King’s-Edgehill School Holy Week Newsletter
Standing afar off, beholding these things
What things? The things of the Passion of Christ. Holy Week is the spectacle of our betrayals within the greater spectacle of God’s love without which we cannot behold these things.
Palm Sunday to Easter is really one long, continuous liturgy. We immerse ourselves in the Passion. In the classical Anglican understanding, that means all four of the accounts of the Passion by each of the four evangelists. It is an act of remembering in a very intense way what belongs to the Passion of Christ.

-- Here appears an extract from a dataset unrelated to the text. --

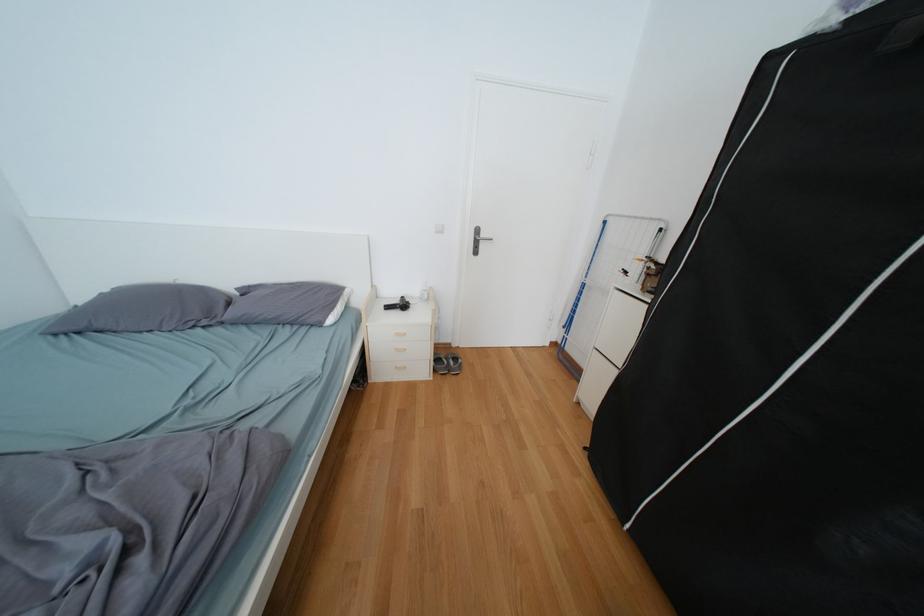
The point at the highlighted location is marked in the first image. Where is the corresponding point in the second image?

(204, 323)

Passion here means being acted upon. Christ wills to be acted upon, to be delivered into our hands. Holy Week presents us with the whole range of human emotions in all of their disorder and disarray, in all of their confusion and uncertainty. We confront ourselves in our encounter with God in Christ and especially in his sufferings of which our sins are the real cause. The point is to find ourselves in the crowds which circle around Christ and his cross. We go from greeting Christ in his triumphal entry into Jerusalem with the shouts of Hosanna to the deeply disturbing cries of Crucify, Crucify. These are our contradictions, our confusions. Christ’s crucifixion shows us what they literally look like.

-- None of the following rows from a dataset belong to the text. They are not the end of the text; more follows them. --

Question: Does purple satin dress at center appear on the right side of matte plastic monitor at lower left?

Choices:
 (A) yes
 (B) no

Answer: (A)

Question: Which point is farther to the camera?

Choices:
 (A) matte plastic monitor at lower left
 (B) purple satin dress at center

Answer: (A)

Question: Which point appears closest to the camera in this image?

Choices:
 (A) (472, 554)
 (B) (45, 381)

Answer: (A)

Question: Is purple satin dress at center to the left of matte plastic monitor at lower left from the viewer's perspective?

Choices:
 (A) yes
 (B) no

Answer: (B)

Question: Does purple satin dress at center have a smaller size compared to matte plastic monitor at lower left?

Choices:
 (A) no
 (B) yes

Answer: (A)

The cross is absolutely central. That is often a difficult concept for the contemporary world which is more inclined to see it as a symbol of cruelty and hate. The point of Holy Week in its concentration on the Passion of Christ is to see the cross as the symbol of love and forgiveness, of reconciliation and hope. By beholding the things of the Passion we participate in the Passion and its meaning for us in our lives. It is a great check upon our pride and presumption, upon the ways in which we get so caught up in ourselves and lose our very humanity.
The narratives are extremely intense and thought-provoking in the way in which they reveal things about ourselves in our “thoughts, words, and deeds” but in such a way that we are not destroyed by what we see about ourselves. They provide no place or occasion for complacency or self-righteousness. We are changed in some sense by what we see, or, at the very least, there is that possibility.